Turn the part of the records that opens with the line containing "Hadisənin baş verdiyi ərazi" and closes with the line containing "müəyyənləşdirməyə çalışır." into a Markdown table with the columns Row and Line. Give each line its own numbered row and leave out blank lines.

_Exercise materials_:
=-=-=
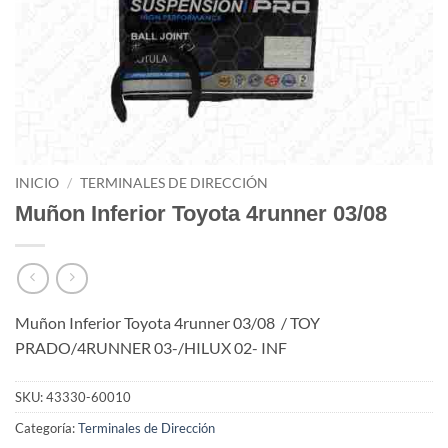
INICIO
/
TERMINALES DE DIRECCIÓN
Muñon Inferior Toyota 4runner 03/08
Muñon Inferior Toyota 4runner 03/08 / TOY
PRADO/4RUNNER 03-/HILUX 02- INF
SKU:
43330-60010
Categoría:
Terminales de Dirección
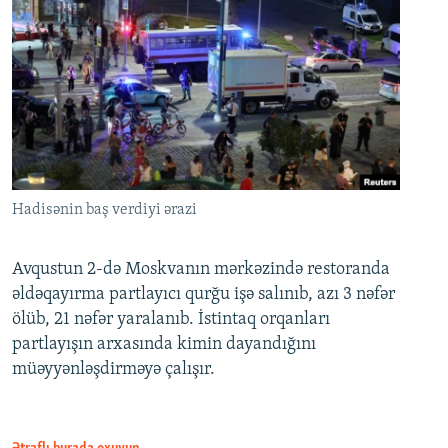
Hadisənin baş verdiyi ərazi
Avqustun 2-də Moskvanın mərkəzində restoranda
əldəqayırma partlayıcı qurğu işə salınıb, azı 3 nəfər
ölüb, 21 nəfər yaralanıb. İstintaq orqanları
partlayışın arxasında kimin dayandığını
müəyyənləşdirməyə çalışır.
=-=-=
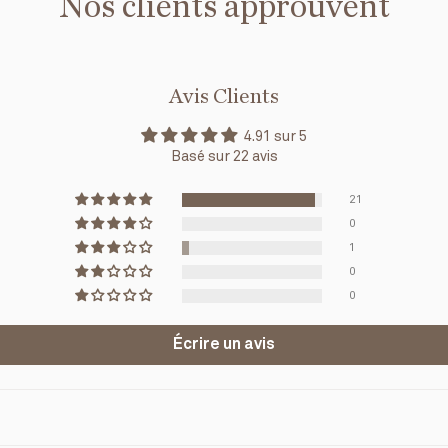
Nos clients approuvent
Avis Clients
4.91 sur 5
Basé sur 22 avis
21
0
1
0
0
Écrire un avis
=-=-=
_Response box_:
| Row | Line |
|---|---|
| 1 | Hadisənin baş verdiyi ərazi |
| 2 | Avqustun 2-də Moskvanın mərkəzində restoranda |
| 3 | əldəqayırma partlayıcı qurğu işə salınıb, azı 3 nəfər |
| 4 | ölüb, 21 nəfər yaralanıb. İstintaq orqanları |
| 5 | partlayışın arxasında kimin dayandığını |
| 6 | müəyyənləşdirməyə çalışır. |